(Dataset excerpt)
============================================================
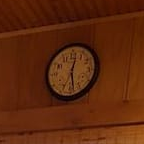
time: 12:28
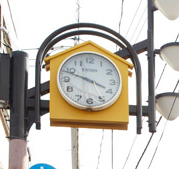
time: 3:48
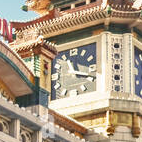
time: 11:18
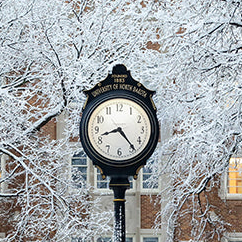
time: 8:23
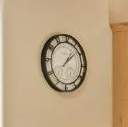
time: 1:08
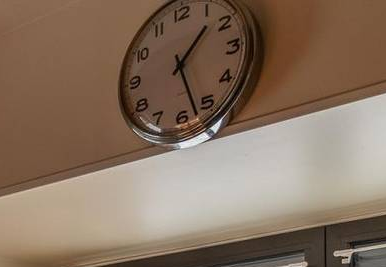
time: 1:27
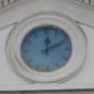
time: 12:10
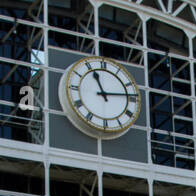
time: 11:13
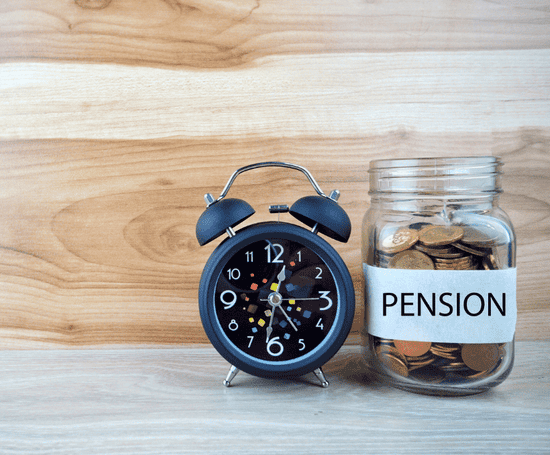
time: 12:32
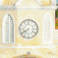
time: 7:40
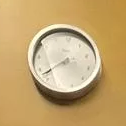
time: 7:37
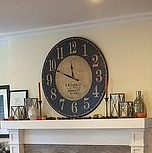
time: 11:48
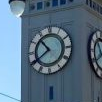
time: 10:39
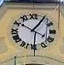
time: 10:05
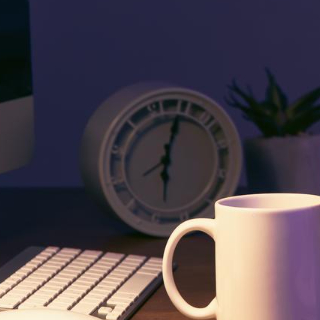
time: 6:03
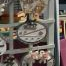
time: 8:11
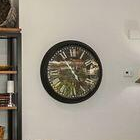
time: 4:54
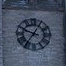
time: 9:35
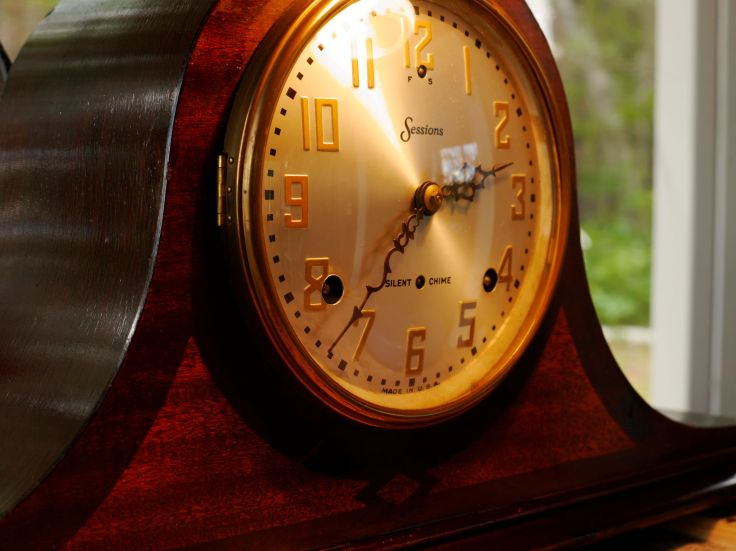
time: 2:36
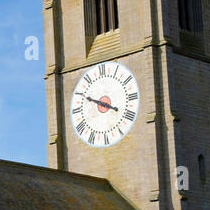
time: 3:49
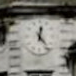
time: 12:23
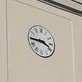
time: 3:44
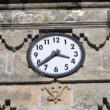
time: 3:38
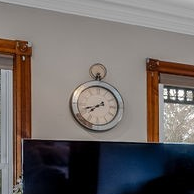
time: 7:42
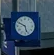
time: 5:49
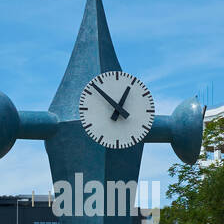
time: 12:52
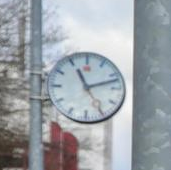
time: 11:12
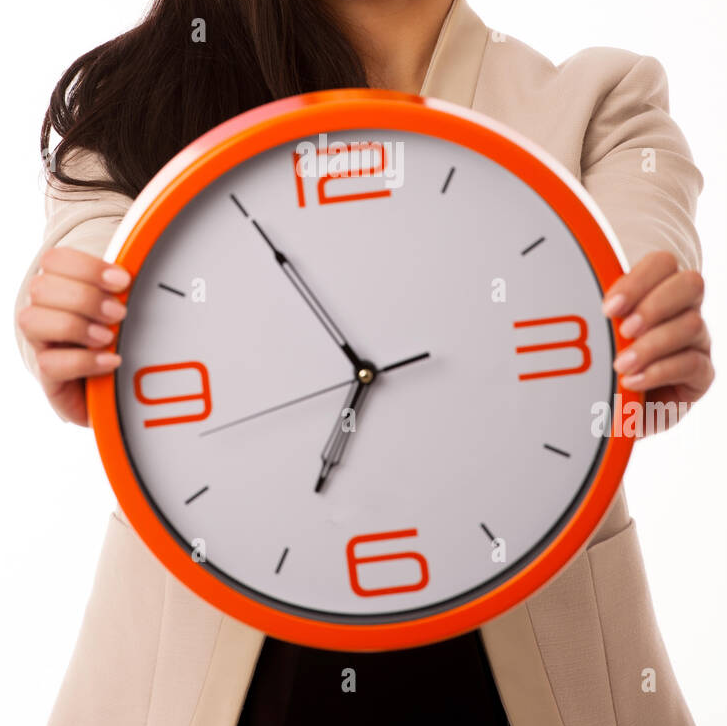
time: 6:55
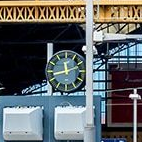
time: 11:42
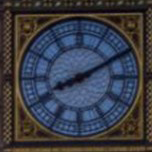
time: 8:10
============================================================
- **Task objective**:
Duplicate every line of the entries above verbatim, omitting the pictures.

- **Solution below**:
time: 12:28
time: 3:48
time: 11:18
time: 8:23
time: 1:08
time: 1:27
time: 12:10
time: 11:13
time: 12:32
time: 7:40
time: 7:37
time: 11:48
time: 10:39
time: 10:05
time: 6:03
time: 8:11
time: 4:54
time: 9:35
time: 2:36
time: 3:49
time: 12:23
time: 3:44
time: 3:38
time: 7:42
time: 5:49
time: 12:52
time: 11:12
time: 6:55
time: 11:42
time: 8:10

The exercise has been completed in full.